事实 table updatable/deletable 行
Fact table updatable/deletable rows
AFAIK,最佳实践表明您永远不应该更新事实 table 行,至少对于事务和定期快照粒度。在阅读有关 Fact Table Surrogate Key 的内容时,发现了更新的概念:
Certain ETL techniques for updating fact rows are only feasible if a
surrogate key is assigned to the fact rows. Specifically, one
technique for loading updates to fact rows is to insert the rows to be
updated as new rows, then to delete the original rows as a second step
as a single transaction. The advantages of this technique from an ETL
perspective are improved load performance, improved recovery
capability and improved audit capabilities. The surrogate key for the
fact table rows is required as multiple identical primary keys will
often exist for the old and new versions of the updated fact rows
between the time of the insert of the updated row and the delete of
the old row.
Bob Becker 的意思是 updates/deletes 来自事实 table?这是一种常见的做法吗?

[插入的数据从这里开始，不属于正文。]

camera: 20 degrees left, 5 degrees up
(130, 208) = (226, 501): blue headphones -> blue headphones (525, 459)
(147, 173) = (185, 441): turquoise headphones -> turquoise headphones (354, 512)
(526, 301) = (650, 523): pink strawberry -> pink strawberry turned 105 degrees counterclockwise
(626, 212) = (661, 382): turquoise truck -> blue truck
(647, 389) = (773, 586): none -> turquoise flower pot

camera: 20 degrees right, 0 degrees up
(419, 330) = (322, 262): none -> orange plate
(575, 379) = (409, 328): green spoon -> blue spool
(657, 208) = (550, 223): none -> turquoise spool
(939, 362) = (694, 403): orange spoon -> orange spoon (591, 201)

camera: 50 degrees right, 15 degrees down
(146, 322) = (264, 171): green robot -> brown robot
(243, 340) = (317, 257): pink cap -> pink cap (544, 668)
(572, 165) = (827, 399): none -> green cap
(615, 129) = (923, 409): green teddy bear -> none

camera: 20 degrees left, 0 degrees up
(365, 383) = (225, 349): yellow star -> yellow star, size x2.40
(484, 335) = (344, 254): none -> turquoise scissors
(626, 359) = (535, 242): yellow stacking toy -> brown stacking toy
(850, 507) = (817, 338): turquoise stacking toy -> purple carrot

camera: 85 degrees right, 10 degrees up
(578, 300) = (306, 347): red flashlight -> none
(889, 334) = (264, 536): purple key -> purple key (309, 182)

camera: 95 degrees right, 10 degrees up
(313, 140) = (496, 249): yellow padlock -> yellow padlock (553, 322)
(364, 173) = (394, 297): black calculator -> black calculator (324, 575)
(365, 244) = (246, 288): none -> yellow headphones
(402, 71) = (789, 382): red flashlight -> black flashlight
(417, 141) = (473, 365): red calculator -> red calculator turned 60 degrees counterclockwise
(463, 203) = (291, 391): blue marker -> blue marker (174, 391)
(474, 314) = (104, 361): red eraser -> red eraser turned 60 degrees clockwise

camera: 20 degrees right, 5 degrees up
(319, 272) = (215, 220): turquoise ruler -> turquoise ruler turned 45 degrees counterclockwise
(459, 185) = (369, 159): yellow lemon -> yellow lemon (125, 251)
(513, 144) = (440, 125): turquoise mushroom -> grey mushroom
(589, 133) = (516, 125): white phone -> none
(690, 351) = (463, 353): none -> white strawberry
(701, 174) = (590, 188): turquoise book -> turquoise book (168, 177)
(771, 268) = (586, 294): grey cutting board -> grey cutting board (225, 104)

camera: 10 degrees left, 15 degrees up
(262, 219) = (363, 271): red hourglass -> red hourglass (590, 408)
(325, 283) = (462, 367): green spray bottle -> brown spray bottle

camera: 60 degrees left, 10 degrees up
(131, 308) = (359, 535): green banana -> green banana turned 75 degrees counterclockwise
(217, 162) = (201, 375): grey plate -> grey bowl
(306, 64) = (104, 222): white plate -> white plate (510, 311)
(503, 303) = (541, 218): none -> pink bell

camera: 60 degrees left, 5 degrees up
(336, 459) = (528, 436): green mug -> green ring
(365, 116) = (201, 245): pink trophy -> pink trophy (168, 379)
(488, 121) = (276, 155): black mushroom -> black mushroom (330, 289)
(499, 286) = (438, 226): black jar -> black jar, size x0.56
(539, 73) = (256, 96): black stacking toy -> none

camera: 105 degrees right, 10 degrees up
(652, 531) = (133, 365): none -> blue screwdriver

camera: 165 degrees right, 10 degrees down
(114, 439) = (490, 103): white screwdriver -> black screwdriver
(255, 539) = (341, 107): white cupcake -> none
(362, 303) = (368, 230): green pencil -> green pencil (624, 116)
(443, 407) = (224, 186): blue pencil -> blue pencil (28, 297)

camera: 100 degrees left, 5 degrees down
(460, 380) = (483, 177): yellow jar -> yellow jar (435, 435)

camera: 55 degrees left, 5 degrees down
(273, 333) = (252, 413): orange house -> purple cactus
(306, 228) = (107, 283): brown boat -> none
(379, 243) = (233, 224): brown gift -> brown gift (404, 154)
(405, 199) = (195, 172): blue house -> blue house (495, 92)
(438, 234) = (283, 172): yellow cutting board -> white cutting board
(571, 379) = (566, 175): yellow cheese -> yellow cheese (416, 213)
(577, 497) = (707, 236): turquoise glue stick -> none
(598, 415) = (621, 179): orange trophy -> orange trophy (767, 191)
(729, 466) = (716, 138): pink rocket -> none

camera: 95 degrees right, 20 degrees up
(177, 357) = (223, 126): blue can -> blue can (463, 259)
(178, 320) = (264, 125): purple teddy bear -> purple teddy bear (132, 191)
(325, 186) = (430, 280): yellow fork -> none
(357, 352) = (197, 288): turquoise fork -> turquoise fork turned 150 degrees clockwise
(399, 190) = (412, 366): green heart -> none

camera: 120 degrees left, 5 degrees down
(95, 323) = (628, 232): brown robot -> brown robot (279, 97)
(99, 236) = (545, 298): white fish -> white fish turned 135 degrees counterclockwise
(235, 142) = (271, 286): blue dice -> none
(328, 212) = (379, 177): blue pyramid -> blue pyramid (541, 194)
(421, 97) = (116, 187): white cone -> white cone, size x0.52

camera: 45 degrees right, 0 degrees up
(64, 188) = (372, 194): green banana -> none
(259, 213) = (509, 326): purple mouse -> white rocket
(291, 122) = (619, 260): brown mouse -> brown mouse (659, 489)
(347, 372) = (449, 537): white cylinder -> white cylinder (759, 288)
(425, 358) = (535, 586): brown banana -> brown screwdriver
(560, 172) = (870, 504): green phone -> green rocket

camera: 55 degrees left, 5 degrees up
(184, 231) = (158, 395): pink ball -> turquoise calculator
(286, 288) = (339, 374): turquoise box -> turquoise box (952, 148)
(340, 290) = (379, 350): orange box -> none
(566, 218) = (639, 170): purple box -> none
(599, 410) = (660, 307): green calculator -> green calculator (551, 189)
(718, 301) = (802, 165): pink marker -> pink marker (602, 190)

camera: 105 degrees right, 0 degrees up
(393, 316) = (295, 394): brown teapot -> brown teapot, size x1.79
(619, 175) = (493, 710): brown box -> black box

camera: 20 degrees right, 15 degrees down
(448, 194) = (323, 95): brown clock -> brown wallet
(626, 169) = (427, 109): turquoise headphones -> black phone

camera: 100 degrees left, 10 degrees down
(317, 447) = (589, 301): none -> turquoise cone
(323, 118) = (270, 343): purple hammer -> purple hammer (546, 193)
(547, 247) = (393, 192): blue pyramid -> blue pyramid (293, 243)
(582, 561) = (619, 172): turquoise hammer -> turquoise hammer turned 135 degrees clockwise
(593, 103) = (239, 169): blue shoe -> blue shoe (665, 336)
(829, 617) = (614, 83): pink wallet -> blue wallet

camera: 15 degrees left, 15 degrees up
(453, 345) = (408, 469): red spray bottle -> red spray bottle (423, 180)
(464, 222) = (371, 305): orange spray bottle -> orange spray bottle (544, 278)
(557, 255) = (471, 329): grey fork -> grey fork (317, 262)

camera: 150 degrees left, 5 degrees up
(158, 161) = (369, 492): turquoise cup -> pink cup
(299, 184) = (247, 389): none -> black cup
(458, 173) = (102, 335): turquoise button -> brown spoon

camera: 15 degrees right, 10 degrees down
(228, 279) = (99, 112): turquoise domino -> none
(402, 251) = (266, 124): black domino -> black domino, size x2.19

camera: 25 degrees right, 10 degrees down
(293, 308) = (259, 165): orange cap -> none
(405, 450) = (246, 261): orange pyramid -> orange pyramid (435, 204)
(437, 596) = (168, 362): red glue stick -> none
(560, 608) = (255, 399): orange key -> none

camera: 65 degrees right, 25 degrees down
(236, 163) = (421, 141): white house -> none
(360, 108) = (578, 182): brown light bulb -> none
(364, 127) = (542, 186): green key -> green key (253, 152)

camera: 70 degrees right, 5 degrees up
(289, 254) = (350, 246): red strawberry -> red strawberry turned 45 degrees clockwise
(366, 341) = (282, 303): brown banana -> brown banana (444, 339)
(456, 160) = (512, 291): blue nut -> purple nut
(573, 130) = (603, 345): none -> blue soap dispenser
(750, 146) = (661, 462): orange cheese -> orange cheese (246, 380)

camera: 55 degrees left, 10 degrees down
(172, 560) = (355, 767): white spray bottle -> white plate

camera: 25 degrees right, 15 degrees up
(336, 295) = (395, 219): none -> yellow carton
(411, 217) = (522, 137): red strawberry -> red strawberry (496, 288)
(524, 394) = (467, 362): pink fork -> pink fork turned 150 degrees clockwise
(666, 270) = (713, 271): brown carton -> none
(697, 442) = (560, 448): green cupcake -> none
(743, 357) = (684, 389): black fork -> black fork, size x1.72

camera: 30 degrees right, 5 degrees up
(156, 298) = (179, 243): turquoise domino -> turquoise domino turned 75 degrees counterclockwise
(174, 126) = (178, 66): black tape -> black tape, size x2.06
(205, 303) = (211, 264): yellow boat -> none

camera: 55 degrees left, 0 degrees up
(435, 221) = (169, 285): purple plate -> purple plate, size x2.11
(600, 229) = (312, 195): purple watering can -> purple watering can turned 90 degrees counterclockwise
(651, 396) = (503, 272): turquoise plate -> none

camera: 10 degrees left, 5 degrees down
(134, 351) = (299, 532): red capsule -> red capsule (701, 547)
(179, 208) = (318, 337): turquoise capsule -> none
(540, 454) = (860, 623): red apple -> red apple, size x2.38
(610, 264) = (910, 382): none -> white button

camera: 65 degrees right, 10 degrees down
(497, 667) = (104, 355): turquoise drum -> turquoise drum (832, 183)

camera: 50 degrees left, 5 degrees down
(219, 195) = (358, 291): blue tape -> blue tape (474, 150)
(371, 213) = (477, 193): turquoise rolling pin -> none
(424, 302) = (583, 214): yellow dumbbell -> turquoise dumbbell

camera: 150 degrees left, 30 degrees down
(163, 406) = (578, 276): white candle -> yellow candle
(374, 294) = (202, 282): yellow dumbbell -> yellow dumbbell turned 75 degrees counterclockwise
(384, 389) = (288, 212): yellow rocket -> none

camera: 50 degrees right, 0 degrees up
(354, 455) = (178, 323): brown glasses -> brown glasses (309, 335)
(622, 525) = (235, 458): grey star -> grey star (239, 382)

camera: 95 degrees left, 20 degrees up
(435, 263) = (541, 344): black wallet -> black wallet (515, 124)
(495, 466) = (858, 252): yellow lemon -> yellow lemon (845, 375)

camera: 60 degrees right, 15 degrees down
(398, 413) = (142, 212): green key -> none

有时您可能需要更新一个事实table,原因很简单,因为加载了错误的数据。
不确定代理键在这里有何帮助
- 您必须根据自然键找到要更改的行。
但是,是的,INSERT
和 DELETE
(可能只有 合乎逻辑的 删除设置取消标志)可能是
更喜欢简单的 UPDATE
基本上是出于可听性和恢复的原因。同样,我不确定这会如何影响性能。
最重要的是,2006 年的最佳实践不一定是当前的最佳实践 - 如今
重要的 fact tables 通常没有 primary key 作为唯一索引使得滚动分区 window 概念更难。 (如果需要,在 ETL 过程中检查唯一性)。
AFAIK,最佳实践表明您永远不应该更新事实 table 行,至少对于事务和定期快照粒度。在阅读有关 Fact Table Surrogate Key 的内容时,发现了更新的概念:
Certain ETL techniques for updating fact rows are only feasible if a surrogate key is assigned to the fact rows. Specifically, one technique for loading updates to fact rows is to insert the rows to be updated as new rows, then to delete the original rows as a second step as a single transaction. The advantages of this technique from an ETL perspective are improved load performance, improved recovery capability and improved audit capabilities. The surrogate key for the fact table rows is required as multiple identical primary keys will often exist for the old and new versions of the updated fact rows between the time of the insert of the updated row and the delete of the old row.
Bob Becker 的意思是 updates/deletes 来自事实 table?这是一种常见的做法吗?
有时您可能需要更新一个事实table,原因很简单,因为加载了错误的数据。
不确定代理键在这里有何帮助 - 您必须根据自然键找到要更改的行。
但是,是的,INSERT
和 DELETE
(可能只有 合乎逻辑的 删除设置取消标志)可能是
更喜欢简单的 UPDATE
基本上是出于可听性和恢复的原因。同样,我不确定这会如何影响性能。
最重要的是,2006 年的最佳实践不一定是当前的最佳实践 - 如今 重要的 fact tables 通常没有 primary key 作为唯一索引使得滚动分区 window 概念更难。 (如果需要,在 ETL 过程中检查唯一性)。